Terkait hal itu, Kementerian Kelautan dan Perikanan (KKP) langsung ambil tindakan dengan menghentikan operasional kedua kapal tersebut.
Melansir Infopulik.id, Direktur Jenderal Pengawasan Sumber Daya Kelautan dan Perikanan (PSDKP), Pung Nugroho Saksono melihat langsung proses penghentian dan pemeriksaan saat dirinya berada di dalam Kapal Pengawas (KP) Orca 03 untuk melakukan kunjungan kerja ke Pulau Nipah yang menjadi salah satu pulau terluar di Kepulauan Riau, Rabu (9/10/2024).
“Ini bukti keseriusan kami, untuk menindak tegas para pelaku pemanfaatan pasir laut yang tidak sesuai ketentuan terlebih tidak memiliki dokumen perizinan yang sah. Para pelaku usaha diharapkan untuk tertib administrasi dan peraturan-peraturan yang berlaku. Agar masyarakat mampu merasakan pemanfaatan sumber daya kelautan dan perikanan,” ujar Ipunk, sapaan akrabnya.
Dia juga menjelaskan Peraturan Pemerintah Nomor 26 Tahun 2023 tentang Pengelolaan Sedimentasi di Laut merupakan salah satu landasan hukum dalam Pengendalian Kawasan Pesisir dan Pulau-Pulau Kecil.
Pemerintah bertanggung jawab dalam melindungi dan melestarikan lingkungan laut.
Baca Juga: KKP Masih Verifikasi 66 Perusahaan yang Ajukan Izin Ekspor Pasir Laut
“Untuk itu negara hadir menertibkan, sebagai komitmen untuk mewujudkan ekologi sebagai panglima agar pengelolaan sumber daya kelautan ini bisa lestari dan sesuai peraturan. Kalau laut ini dikelola dengan baik, pemerintah bisa memastikan semuanya sesuai dengan peraturan yang ada, namun jika tidak sesuai, maka kami akan tertibkan,” ujarnya.
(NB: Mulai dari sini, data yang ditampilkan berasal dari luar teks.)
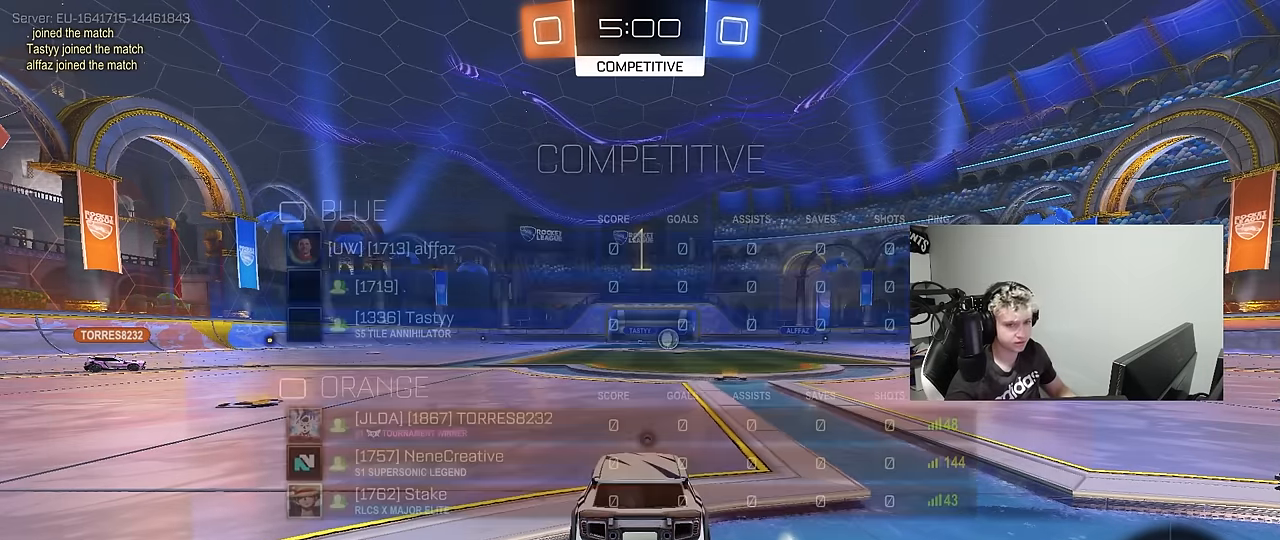
{"keys": ["a", "w"], "mouse": ["left"], "mouse_move": "left", "events": [[67, "a", "down"]]}
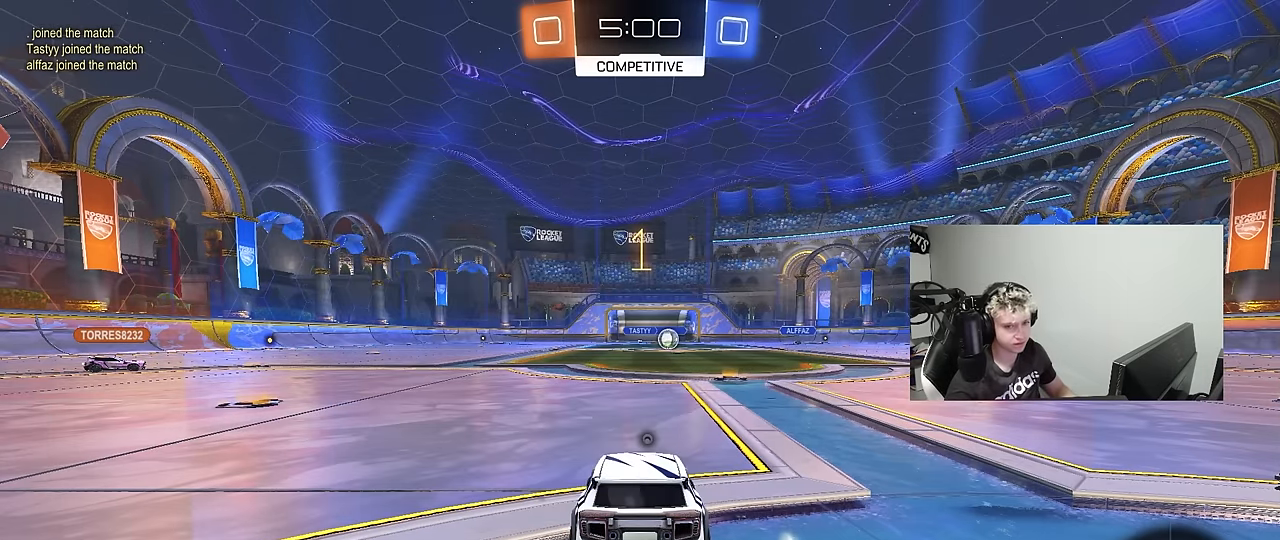
{"keys": ["a", "w"], "mouse": ["left"], "mouse_move": "still", "events": [[267, "shift", "down"], [317, "shift", "up"]]}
Ipunk menjabarkan bahwa saat dilakukan pemeriksaan, MV YC 6 berukuran 8012 gross tonnage (GT) dan MV ZS 9 berukuran 8559 GT terindikasi melakukan penambangan pasir laut di wilayah Indonesia tidak sesuai dengan aturan dan ketentuan.
Hal tersebut merupakan hasil treking dan bisa dibuktikan kepada masyarakat ternyata ada kapal-kapal asing yang diduga melakukan pencurian pasir laut di wilayah Indonesia.
“Menurut pengakuan Nakhoda, mereka sering sekali masuk ke wilayah Indonesia. Bahkan dalam satu bulan bisa mencapai 10 kali masuk ke sini (Indonesia), tanpa dilengkapi dokumen perizinan yang sah. Bahkan tidak punya dokumen kapal, yang ada hanya ijazah nakhoda dan akta kelahiran,” ujarnya.
Di kapal penghisap pasir yang membawa 10 ribu meter kubik pasir itu terdapat 16 orang Anak Buah Kapal (ABK). Rinciannya, 2 orang WNI, 1 orang warga Malaysia, dan 13 warga negara RRT 13.
“Mereka menghisap pasir selama 9 jam mendapat 10 ribu (meter kubik) yang dilakukan selama 3 hari dalam satu kali perjalanan. Kapal ini dalam satu bulan bisa 10 kali masuk ke sini. Artinya dalam satu bulan kapal ini mampu mencuri 100.000 meter kubik pasir laut Indonesia,” katanya.
Baca Juga: Kebijakan Ekspor Pasir Laut Dikhawatirkan Picu Pengangguran Nelayan
Pada kesempatan yang sama, Direktur Jenderal Pengelolaan Kelautan dan Ruang Laut, Kementerian Kelautan dan Perikanan (KKP), Viktor Gustaaf Manoppo menjelaskan sampai saat ini, dalam PP 26 tahun 2023 tentang pengelolaan hasil sedimentasi belum ada satupun izin yang dikeluarkan pemerintah.
“Secara regulasi, KKP belum mengeluarkan satu lembar izin kepada siapapun. Terkait operasional pengelolaan hasil sedimentasi. Estimasi total potensi kerugian negara bila dihitung dari kegiatan ini dalam satu tahun, 100.000 meter kubik dikali 12 bulan apabila dibawa pasir tersebut diekspor keluar, totalnya dapat mencapai ratusan miliar per tahun kerugian negara, Ini baru sumber daya kelautan (pasir laut) belum lagi perizinan yang lainnya mungkin bisa lebih dari itu,” katanya.